On 5-29-15, while shaking down the midway of 300 CCH, I Sgt. E. Lasco found a metal rod coming from cell 335 W. I went into the cell to find the object sticking through the vent into the midway. Offender Love, # 158219, stays in this cell. Evidence turn (sic) into IA. Time of find, approximately 10:45 a.m.

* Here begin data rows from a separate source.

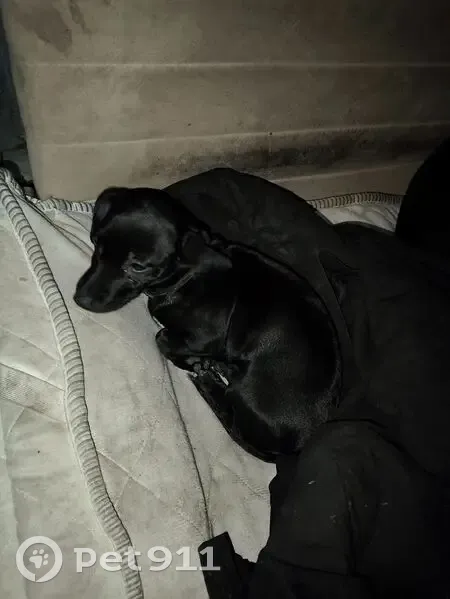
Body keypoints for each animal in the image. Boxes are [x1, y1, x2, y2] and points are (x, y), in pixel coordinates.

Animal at [74, 186, 342, 461]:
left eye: (138, 266)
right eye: (96, 242)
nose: (80, 299)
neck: (183, 277)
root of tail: (296, 446)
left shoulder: (206, 337)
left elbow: (162, 338)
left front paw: (193, 361)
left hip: (244, 389)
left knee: (229, 412)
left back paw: (207, 379)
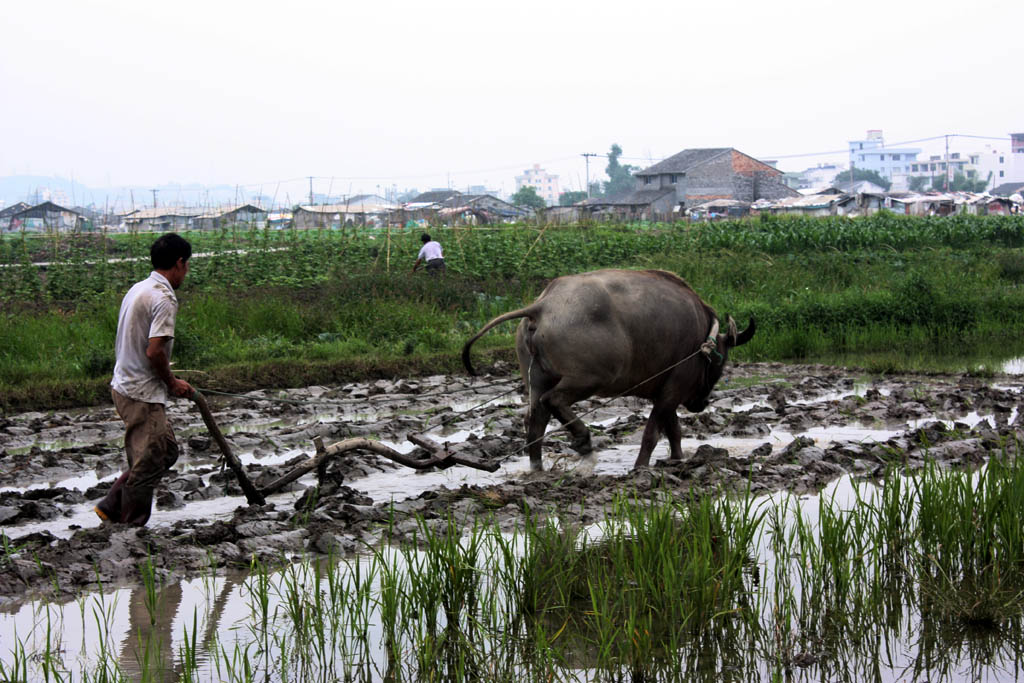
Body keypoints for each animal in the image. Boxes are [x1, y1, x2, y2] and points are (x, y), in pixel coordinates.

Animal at [462, 270, 753, 473]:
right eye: (722, 362)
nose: (700, 404)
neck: (702, 334)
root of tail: (543, 306)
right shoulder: (674, 388)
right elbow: (652, 433)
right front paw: (640, 467)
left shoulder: (665, 392)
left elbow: (673, 430)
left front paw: (678, 460)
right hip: (589, 379)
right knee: (554, 400)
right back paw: (583, 441)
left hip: (538, 379)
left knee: (535, 423)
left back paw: (538, 468)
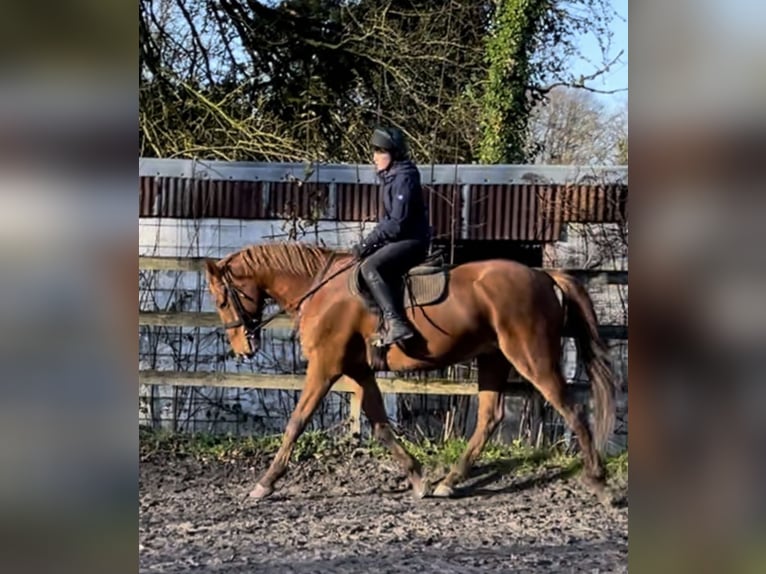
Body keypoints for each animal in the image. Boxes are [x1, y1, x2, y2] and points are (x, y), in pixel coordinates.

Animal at [203, 242, 616, 501]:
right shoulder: (358, 369)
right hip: (494, 358)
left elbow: (297, 421)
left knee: (571, 409)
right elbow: (380, 425)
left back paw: (599, 483)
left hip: (531, 356)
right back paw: (449, 482)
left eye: (222, 299)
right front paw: (417, 477)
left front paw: (265, 484)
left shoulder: (326, 365)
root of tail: (544, 276)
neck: (320, 291)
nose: (242, 349)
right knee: (490, 417)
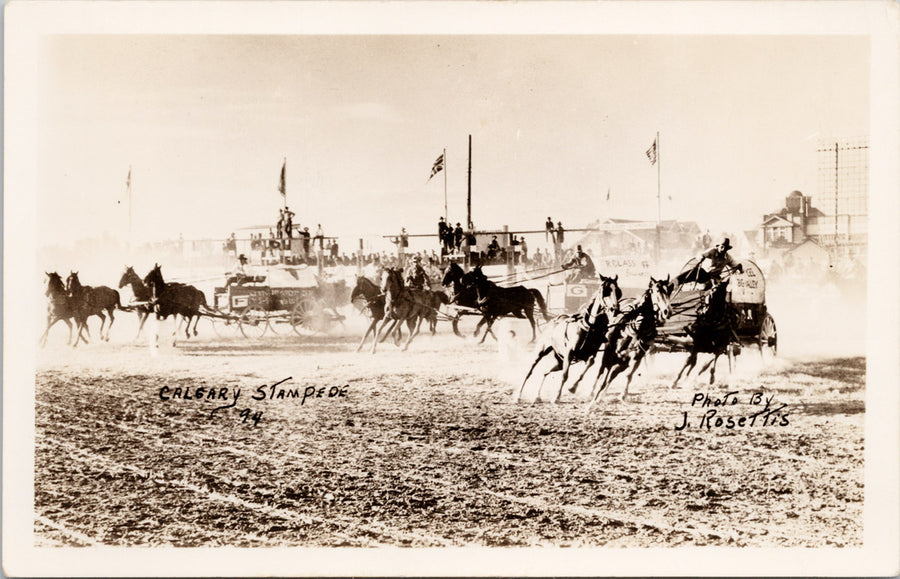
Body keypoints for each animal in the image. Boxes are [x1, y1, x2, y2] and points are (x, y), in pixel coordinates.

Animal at [516, 276, 624, 404]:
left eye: (618, 291)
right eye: (605, 290)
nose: (614, 309)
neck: (589, 327)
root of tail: (553, 321)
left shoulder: (589, 354)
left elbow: (590, 363)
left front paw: (573, 387)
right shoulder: (569, 353)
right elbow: (565, 375)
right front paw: (557, 397)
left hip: (559, 360)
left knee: (545, 372)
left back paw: (537, 396)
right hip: (541, 352)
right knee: (529, 371)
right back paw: (518, 395)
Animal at [588, 278, 672, 408]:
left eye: (669, 291)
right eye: (656, 290)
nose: (667, 311)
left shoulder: (636, 356)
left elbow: (627, 375)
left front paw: (622, 395)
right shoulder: (609, 354)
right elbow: (603, 375)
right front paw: (593, 400)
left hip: (624, 361)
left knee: (613, 374)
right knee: (602, 371)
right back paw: (592, 392)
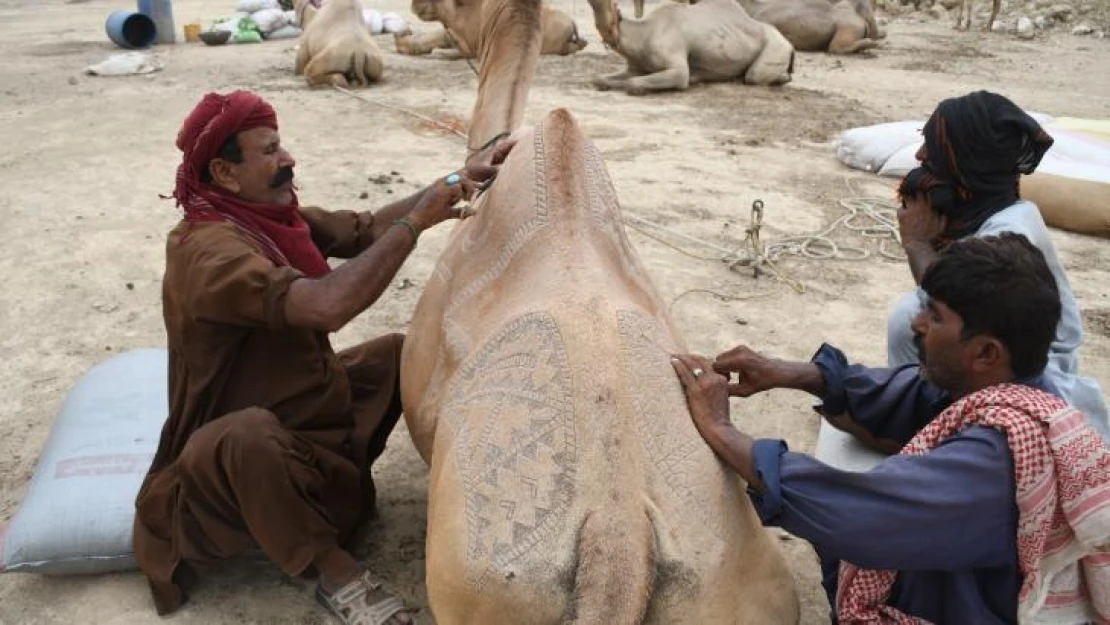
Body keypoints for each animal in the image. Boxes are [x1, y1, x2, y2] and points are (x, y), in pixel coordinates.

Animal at [586, 0, 794, 95]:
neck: (642, 33)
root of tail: (790, 45)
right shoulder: (636, 66)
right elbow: (599, 78)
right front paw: (607, 84)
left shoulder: (677, 66)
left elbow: (634, 83)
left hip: (776, 46)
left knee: (754, 76)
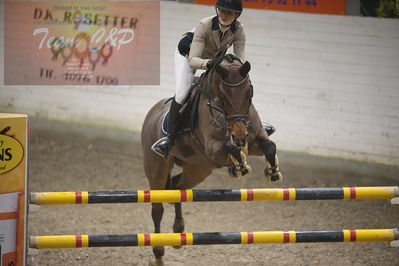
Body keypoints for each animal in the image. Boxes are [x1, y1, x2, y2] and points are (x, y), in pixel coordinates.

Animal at [142, 54, 282, 266]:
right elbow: (231, 148)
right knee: (157, 208)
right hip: (157, 169)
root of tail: (151, 113)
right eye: (223, 97)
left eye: (249, 91)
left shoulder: (255, 140)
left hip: (197, 169)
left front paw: (272, 171)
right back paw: (158, 254)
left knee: (177, 187)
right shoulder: (213, 150)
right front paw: (239, 167)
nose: (239, 135)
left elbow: (270, 146)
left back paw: (178, 232)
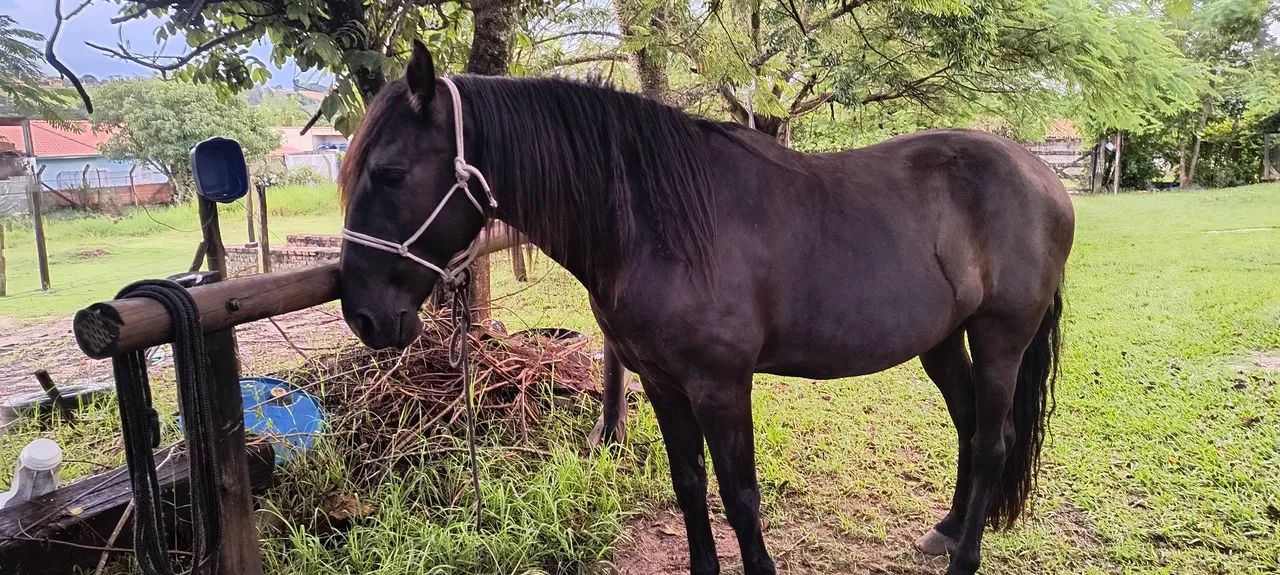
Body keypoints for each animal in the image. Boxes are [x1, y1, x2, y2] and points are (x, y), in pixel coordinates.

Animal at [337, 42, 1073, 575]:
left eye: (390, 174)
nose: (364, 314)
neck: (653, 224)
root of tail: (1042, 175)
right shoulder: (663, 382)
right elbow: (690, 483)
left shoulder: (721, 385)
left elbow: (741, 496)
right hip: (942, 340)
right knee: (969, 425)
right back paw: (945, 532)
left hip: (1001, 338)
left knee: (992, 442)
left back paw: (964, 558)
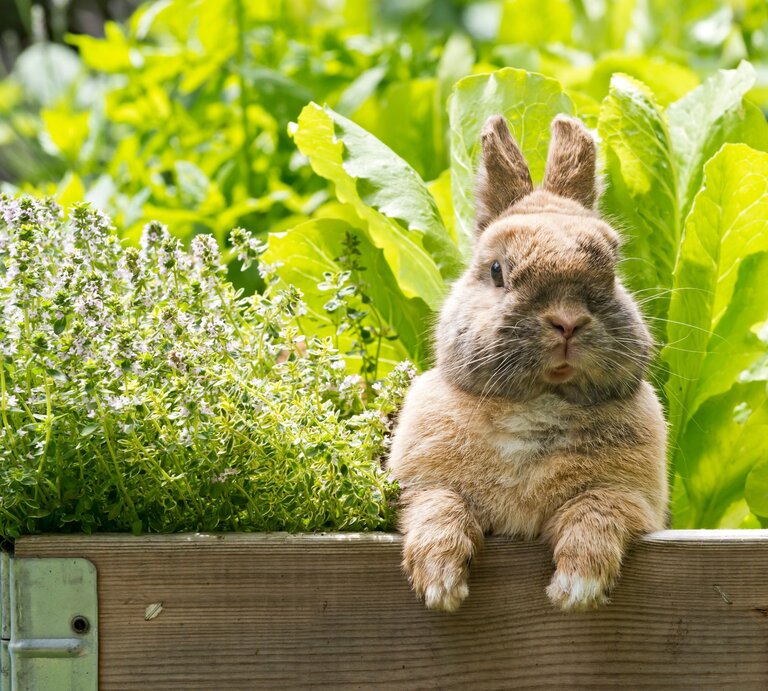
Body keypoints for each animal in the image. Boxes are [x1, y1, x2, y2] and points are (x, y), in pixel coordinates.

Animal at [386, 114, 668, 613]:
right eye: (497, 271)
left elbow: (596, 514)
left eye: (613, 266)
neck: (539, 402)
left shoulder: (629, 496)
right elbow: (438, 507)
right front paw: (441, 586)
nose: (567, 321)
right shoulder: (422, 485)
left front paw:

(Conduct Rep. 1.) Additionally, Lt. Dykstra submitted a witness statement reporting that Sergeant Lasco told him that Lasco had "seen something like a shank in the midway but could not get to it." (ECF 4-5 at 1.) Sgt. Lasco then searched Love's cell and found an 8 ½ inch shank in the cell. During the hearing, the DHO reviewed the Conduct Report, Lt. Dykstra's statement, the photograph of the confiscated item, video recording from the cell house, and the evidence card. Based on this evidence, the DHO determined that Love was guilty of violating A-106. In light of the evidence, the DHO's determination was not unreasonable or arbitrary. The DHO had "some evidence" that the concealed 8 ½ inch metal rod in Love's vent constituted "possession or use of any . . . dangerous or deadly weapon" in violation of IDOC policy. See Webb, 224 F.3d at 652. Love's Petition suggests that Sgt. Lasco or Lt. Dykstra planted the metal rod in his cell. With this claim, Love asks this Court to make an independent credibility determination between the veracity of his version of events and those of Lt. Dykstra and Sgt. Lasco. However, it was for the DHO, not this Court, to make that credibility determination. See McPherson, 188 F.3d at 786. Therefore, Ground Three of Love's Petition is denied.

CONCLUSION

For these reasons, the Court:

(1) DENIES AS MOOT the Motion to Admit Evidence to Unseal Security Video for Review [ECF No. 13];

(2) DENIES the Motion to Suppress Evidence Submitted Witness Statement [ECF No. 14];

(3) DENIES the Motion to Suppress Incident Report Exhibit A-1 [ECF No. 15];

(4) DENIES the Habeas Corpus Petition [ECF No. 1]; and

(5) DIRECTS the Clerk of Court to close this case.

SO ORDERED.

FootNotes


1. In fact, the Court notes that there does appear to be a completed evidence card in Respondent's Exhibit A-2. (See Conduct Rep., ECF No. 4-1.)